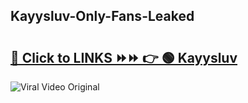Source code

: 
 ## Kayysluv-Only-Fans-Leaked

# <h2><a href="https://clipsfans.com/Kayysluv&ref=git">🔗 Click to LINKS ⏩⏩ 👉 🟢 Kayysluv </a></h2>

<a href="https://clipsfans.com/Kayysluv&ref=git" rel="nofollow" data-target="animated-image.originalLink"><img src="https://i.ibb.co.com/xMMVF88/686577567.gif" alt="Viral Video Original" style="max-width: 100%; display: inline-block;" data-target="animated-image.originalImage"></a>
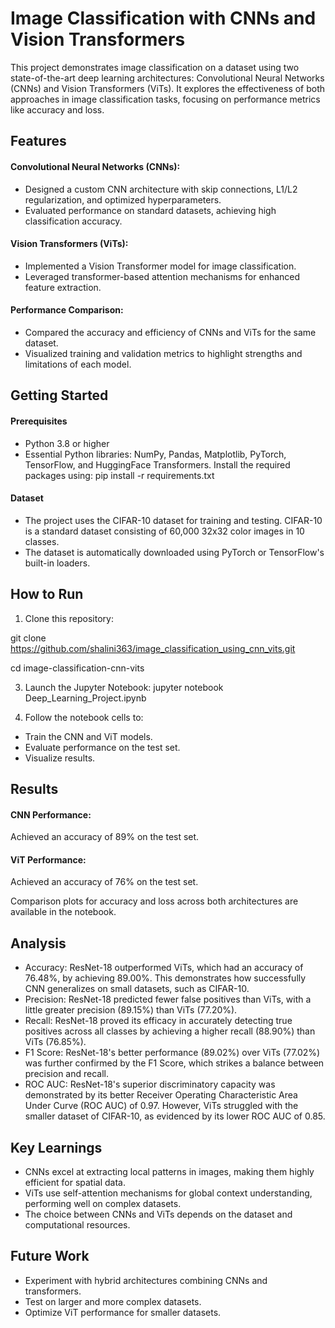 # Image Classification with CNNs and Vision Transformers
This project demonstrates image classification on a dataset using two state-of-the-art deep learning architectures: Convolutional Neural Networks (CNNs) and Vision Transformers (ViTs). It explores the effectiveness of both approaches in image classification tasks, focusing on performance metrics like accuracy and loss.

## Features
#### Convolutional Neural Networks (CNNs):
- Designed a custom CNN architecture with skip connections, L1/L2 regularization, and optimized hyperparameters.
- Evaluated performance on standard datasets, achieving high classification accuracy.

#### Vision Transformers (ViTs):
- Implemented a Vision Transformer model for image classification.
- Leveraged transformer-based attention mechanisms for enhanced feature extraction.

#### Performance Comparison:
- Compared the accuracy and efficiency of CNNs and ViTs for the same dataset.
- Visualized training and validation metrics to highlight strengths and limitations of each model.

## Getting Started
#### Prerequisites
- Python 3.8 or higher
- Essential Python libraries: NumPy, Pandas, Matplotlib, PyTorch, TensorFlow, and HuggingFace Transformers.
Install the required packages using: pip install -r requirements.txt

#### Dataset
- The project uses the CIFAR-10 dataset for training and testing. CIFAR-10 is a standard dataset consisting of 60,000 32x32 color images in 10 classes.
- The dataset is automatically downloaded using PyTorch or TensorFlow's built-in loaders.

## How to Run
1. Clone this repository:
   
git clone https://github.com/shalini363/image_classification_using_cnn_vits.git

cd image-classification-cnn-vits

3. Launch the Jupyter Notebook:
jupyter notebook Deep_Learning_Project.ipynb

4. Follow the notebook cells to:
- Train the CNN and ViT models.
- Evaluate performance on the test set.
- Visualize results.

## Results
#### CNN Performance:
Achieved an accuracy of 89% on the test set.

#### ViT Performance:
Achieved an accuracy of 76% on the test set.

Comparison plots for accuracy and loss across both architectures are available in the notebook.

## Analysis
- Accuracy: 
ResNet-18 outperformed ViTs, which had an accuracy of 76.48%, by achieving 89.00%. This demonstrates how successfully CNN generalizes on small datasets, such as CIFAR-10.
- Precision:
ResNet-18 predicted fewer false positives than ViTs, with a little greater precision (89.15%) than ViTs (77.20%). 
- Recall: 
ResNet-18 proved its efficacy in accurately detecting true positives across all classes by achieving a higher recall (88.90%) than ViTs (76.85%).
- F1 Score:
ResNet-18's better performance (89.02%) over ViTs (77.02%) was further confirmed by the F1 Score, which strikes a balance between precision and recall.
- ROC AUC:
ResNet-18's superior discriminatory capacity was demonstrated by its better Receiver Operating Characteristic Area Under Curve (ROC AUC) of 0.97. However, ViTs struggled with the smaller dataset of CIFAR-10, as evidenced by its lower ROC AUC of 0.85.

## Key Learnings
- CNNs excel at extracting local patterns in images, making them highly efficient for spatial data.
- ViTs use self-attention mechanisms for global context understanding, performing well on complex datasets.
- The choice between CNNs and ViTs depends on the dataset and computational resources.

## Future Work
- Experiment with hybrid architectures combining CNNs and transformers.
- Test on larger and more complex datasets.
- Optimize ViT performance for smaller datasets.
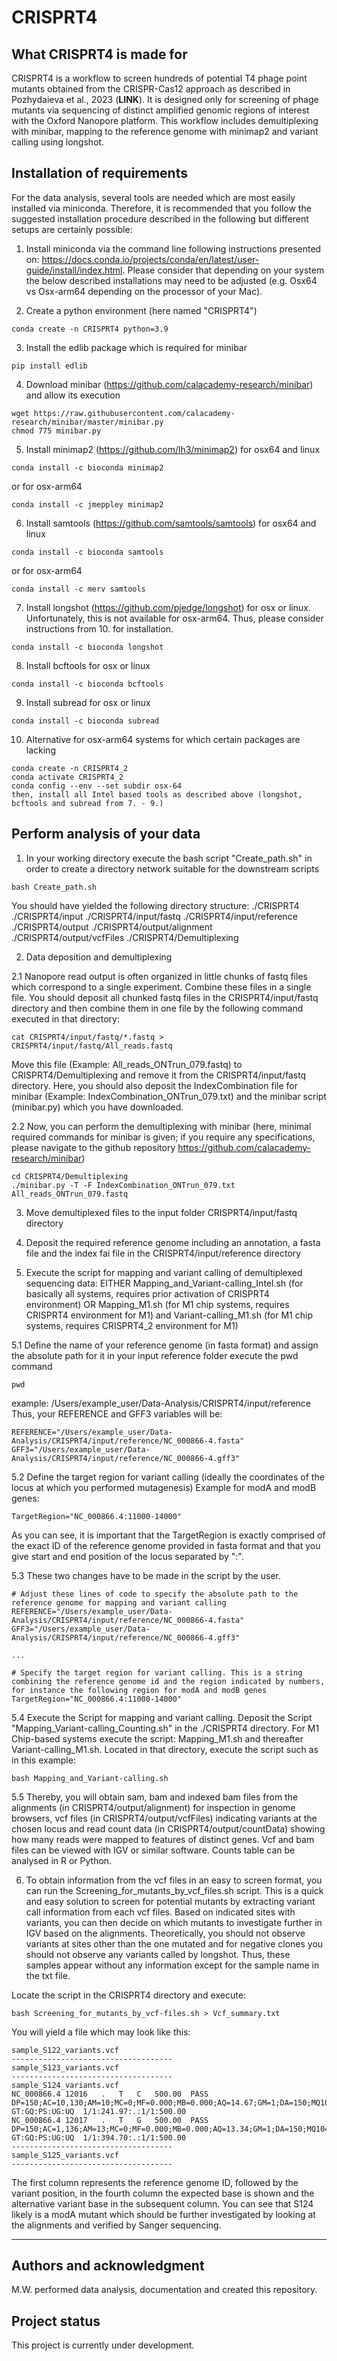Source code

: # CRISPRT4



## What CRISPRT4 is made for

CRISPRT4 is a workflow to screen hundreds of potential T4 phage point mutants obtained from the CRISPR-Cas12 approach as described in Pozhydaieva et al., 2023 (**LINK**). It is designed only for screening of phage mutants via sequencing of distinct amplified genomic regions of interest with the Oxford Nanopore platform. This workflow includes demultiplexing with minibar, mapping to the reference genome with minimap2 and variant calling using longshot.

## Installation of requirements

For the data analysis, several tools are needed which are most easily installed via miniconda. Therefore, it is recommended that you follow the suggested installation procedure described in the following but different setups are certainly possible:

1. Install miniconda via the command line following instructions presented on: https://docs.conda.io/projects/conda/en/latest/user-guide/install/index.html. Please consider that depending on your system the below described installations may need to be adjusted (e.g. Osx64 vs Osx-arm64 depending on the processor of your Mac).

2. Create a python environment (here named "CRISPRT4")
```
conda create -n CRISPRT4 python=3.9
```

3. Install the edlib package which is required for minibar
```
pip install edlib
```

4. Download minibar (https://github.com/calacademy-research/minibar) and allow its execution
```
wget https://raw.githubusercontent.com/calacademy-research/minibar/master/minibar.py
chmod 775 minibar.py
```

5. Install minimap2 (https://github.com/lh3/minimap2) for osx64 and linux
```
conda install -c bioconda minimap2
```
or for osx-arm64
```
conda install -c jmeppley minimap2
```

6. Install samtools (https://github.com/samtools/samtools) for osx64 and linux
```
conda install -c bioconda samtools
```
or for osx-arm64
```
conda install -c merv samtools
```

7. Install longshot (https://github.com/pjedge/longshot) for osx or linux. Unfortunately, this is not available for osx-arm64. Thus, please consider instructions from 10. for installation.
```
conda install -c bioconda longshot
```

8. Install bcftools for osx or linux
```
conda install -c bioconda bcftools
```

9. Install subread for osx or linux
```
conda install -c bioconda subread
```

10. Alternative for osx-arm64 systems for which certain packages are lacking
```
conda create -n CRISPRT4_2
conda activate CRISPRT4_2
conda config --env --set subdir osx-64
then, install all Intel based tools as described above (longshot, bcftools and subread from 7. - 9.)
```


## Perform analysis of your data

1. In your working directory execute the bash script "Create_path.sh" in order to create a directory network suitable for the downstream scripts
```
bash Create_path.sh
```

You should have yielded the following directory structure:
./CRISPRT4
./CRISPRT4/input
./CRISPRT4/input/fastq
./CRISPRT4/input/reference
./CRISPRT4/output
./CRISPRT4/output/alignment
./CRISPRT4/output/vcfFiles
./CRISPRT4/Demultiplexing

2. Data deposition and demultiplexing

2.1 Nanopore read output is often organized in little chunks of fastq files which correspond to a single experiment. Combine these files in a single file. You should deposit all chunked fastq files in the CRISPRT4/input/fastq directory and then combine them in one file by the following command executed in that directory:
```
cat CRISPRT4/input/fastq/*.fastq > CRISPRT4/input/fastq/All_reads.fastq
```
Move this file (Example: All_reads_ONTrun_079.fastq) to CRISPRT4/Demultiplexing and remove it from the CRISPRT4/input/fastq directory. Here, you should also deposit the IndexCombination file for minibar (Example: IndexCombination_ONTrun_079.txt) and the minibar script (minibar.py) which you have downloaded. 

2.2 Now, you can perform the demultiplexing with minibar (here, minimal required commands for minibar is given; if you require any specifications, please navigate to the github repository https://github.com/calacademy-research/minibar)
```
cd CRISPRT4/Demultiplexing
./minibar.py -T -F IndexCombination_ONTrun_079.txt All_reads_ONTrun_079.fastq
```
3. Move demultiplexed files to the input folder CRISPRT4/input/fastq directory

4. Deposit the required reference genome including an annotation, a fasta file and the index fai file in the CRISPRT4/input/reference directory

5. Execute the script for mapping and variant calling of demultiplexed sequencing data:
EITHER Mapping_and_Variant-calling_Intel.sh (for basically all systems, requires prior activation of CRISPRT4 environment) OR Mapping_M1.sh (for M1 chip systems, requires CRISPRT4 environment for M1) and Variant-calling_M1.sh (for M1 chip systems, requires CRISPRT4_2 environment for M1)

5.1 Define the name of your reference genome (in fasta format) and assign the absolute path for it
in your input reference folder execute the pwd command
```
pwd
```
example: /Users/example_user/Data-Analysis/CRISPRT4/input/reference
Thus, your REFERENCE and GFF3 variables will be:
```
REFERENCE="/Users/example_user/Data-Analysis/CRISPRT4/input/reference/NC_000866-4.fasta"
GFF3="/Users/example_user/Data-Analysis/CRISPRT4/input/reference/NC_000866-4.gff3"
```
5.2 Define the target region for variant calling (ideally the coordinates of the locus at which you performed mutagenesis)
Example for modA and modB genes: 
```
TargetRegion="NC_000866.4:11000-14000"
```
As you can see, it is important that the TargetRegion is exactly comprised of the exact ID of the reference genome provided in fasta format and that you give start and end position of the locus separated by ":".

5.3 These two changes have to be made in the script by the user. 
```
# Adjust these lines of code to specify the absolute path to the reference genome for mapping and variant calling
REFERENCE="/Users/example_user/Data-Analysis/CRISPRT4/input/reference/NC_000866-4.fasta"
GFF3="/Users/example_user/Data-Analysis/CRISPRT4/input/reference/NC_000866-4.gff3"

...

# Specify the target region for variant calling. This is a string combining the reference genome id and the region indicated by numbers, for instance the following region for modA and modB genes
TargetRegion="NC_000866.4:11000-14000"
```

5.4 Execute the Script for mapping and variant calling.
Deposit the Script "Mapping_Variant-calling_Counting.sh" in the ./CRISPRT4 directory. For M1 Chip-based systems execute the script: Mapping_M1.sh and thereafter Variant-calling_M1.sh.
Located in that directory, execute the script such as in this example:
```
bash Mapping_and_Variant-calling.sh
```

5.5 Thereby, you will obtain sam, bam and indexed bam files from the alignments (in CRISPRT4/output/alignment) for inspection in genome browsers, vcf files (in CRISPRT4/output/vcfFiles) indicating variants at the chosen locus and read count data (in CRISPRT4/output/countData) showing how many reads were mapped to features of distinct genes. Vcf and bam files can be viewed with IGV or similar software. Counts table can be analysed in R or Python.

6. To obtain information from the vcf files in an easy to screen format, you can run the Screening_for_mutants_by_vcf_files.sh script.
This is a quick and easy solution to screen for potential mutants by extracting variant call information from each vcf files. Based on indicated sites with variants, you can then decide on which mutants to investigate further in IGV based on the alignments. Theoretically, you should not observe variants at sites other than the one mutated and for negative clones you should not observe any variants called by longshot. Thus, these samples appear without any information except for the sample name in the txt file.

Locate the script in the CRISPRT4 directory and execute:
```
bash Screening_for_mutants_by_vcf-files.sh > Vcf_summary.txt
```

You will yield a file which may look like this:
```
sample_S122_variants.vcf
------------------------------------
sample_S123_variants.vcf
------------------------------------
sample_S124_variants.vcf
NC_000866.4	12016	.	T	C	500.00	PASS	DP=150;AC=10,130;AM=10;MC=0;MF=0.000;MB=0.000;AQ=14.67;GM=1;DA=150;MQ10=1.00;MQ20=1.00;MQ30=1.00;MQ40=1.00;MQ50=1.00;PH=500.00,244.98,244.98,0.00;SC=GTATCATTACTTCTTGTTCAT;	GT:GQ:PS:UG:UQ	1/1:241.97:.:1/1:500.00
NC_000866.4	12017	.	T	G	500.00	PASS	DP=150;AC=1,136;AM=13;MC=0;MF=0.000;MB=0.000;AQ=13.34;GM=1;DA=150;MQ10=1.00;MQ20=1.00;MQ30=1.00;MQ40=1.00;MQ50=1.00;PH=500.00,397.71,397.71,0.00;SC=TATCATTACTTCTTGTTCATC;	GT:GQ:PS:UG:UQ	1/1:394.70:.:1/1:500.00
------------------------------------
sample_S125_variants.vcf
------------------------------------
```
The first column represents the reference genome ID, followed by the variant position, in the fourth column the expected base is shown and the alternative variant base in the subsequent column. You can see that S124 likely is a modA mutant which should be further investigated by looking at the alignments and verified by Sanger sequencing.


***

## Authors and acknowledgment
M.W. performed data analysis, documentation and created this repository.

## Project status
This project is currently under development.
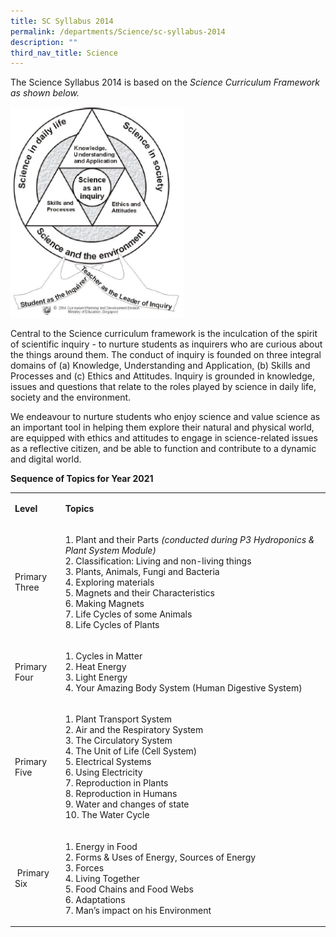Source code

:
 ```yaml
---
title: SC Syllabus 2014
permalink: /departments/Science/sc-syllabus-2014
description: ""
third_nav_title: Science
---
```

<p>The Science Syllabus 2014 is based on the&nbsp;<em class="">Science Curriculum Framework as shown below.</em></p>

<img src="/images/2021%20SCI%20-%20pic%201.png" 
     style="width:55%">

<p>Central to the Science curriculum framework is the inculcation of the spirit of scientific inquiry - to nurture students as inquirers who are curious about the things around them. The conduct of inquiry is founded on three integral domains of (a) Knowledge, Understanding and Application, (b) Skills and Processes and (c) Ethics and Attitudes. Inquiry is grounded in knowledge, issues and questions that relate to the roles played by science in daily life, society and the environment.</p>
<p>We endeavour to nurture students who enjoy science and value science as an important tool in helping them explore their natural and physical world, are equipped with ethics and attitudes to engage in science-related issues as a reflective citizen, and be able to function and contribute to a dynamic and digital world.</p>
<p><strong>Sequence of Topics for Year 2021</strong></p>
<table width="0">
<tbody>
<tr>
<td width="71">
<p><strong>Level</strong></p>
</td>
<td width="516">
<p><strong>Topics</strong></p>
</td>
</tr>
<tr>
<td width="71">
<p>Primary Three</p>
</td>
<td width="516">
<p>1. Plant and their Parts&nbsp;<em>(conducted during P3 Hydroponics &amp; Plant System Module)</em><br />2. Classification: Living and non-living things<br />3. Plants, Animals, Fungi and Bacteria<br />4. Exploring materials<br />5. Magnets and their Characteristics<br />6. Making Magnets<br />7. Life Cycles of some Animals<br />8. Life Cycles of Plants</p>
</td>
</tr>
<tr>
<td width="71">
<p>Primary Four</p>
</td>
<td width="516">
<p>1. Cycles in Matter<br />2. Heat Energy<br />3. Light Energy<br />4. Your Amazing Body System (Human Digestive System)</p>
</td>
</tr>
<tr>
<td width="71">
<p>Primary Five</p>
</td>
<td width="516">
<p>1. Plant Transport System<br />2. Air and the Respiratory System<br />3. The Circulatory System<br />4. The Unit of Life (Cell System)<br />5. Electrical Systems<br />6. Using Electricity<br />7. Reproduction in Plants<br />8. Reproduction in Humans<br />9. Water and changes of state<br />10. The Water Cycle</p>
</td>
</tr>
<tr>
<td width="71">
<p>&nbsp;Primary Six</p>
</td>
<td width="516">
<p>1. Energy in Food<br />2. Forms &amp; Uses of Energy, Sources of Energy<br />3. Forces<br />4. Living Together<br />5. Food Chains and Food Webs<br />6. Adaptations<br />7. Man&rsquo;s impact on his Environment</p>
</td>
</tr>
</tbody>
</table>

::::::

■ Exercise objective: All lines of the records above with the word "Energy" in them are to be copied.

■ Task result:
<p>1. Cycles in Matter<br />2. Heat Energy<br />3. Light Energy<br />4. Your Amazing Body System (Human Digestive System)</p>
<p>1. Energy in Food<br />2. Forms &amp; Uses of Energy, Sources of Energy<br />3. Forces<br />4. Living Together<br />5. Food Chains and Food Webs<br />6. Adaptations<br />7. Man&rsquo;s impact on his Environment</p>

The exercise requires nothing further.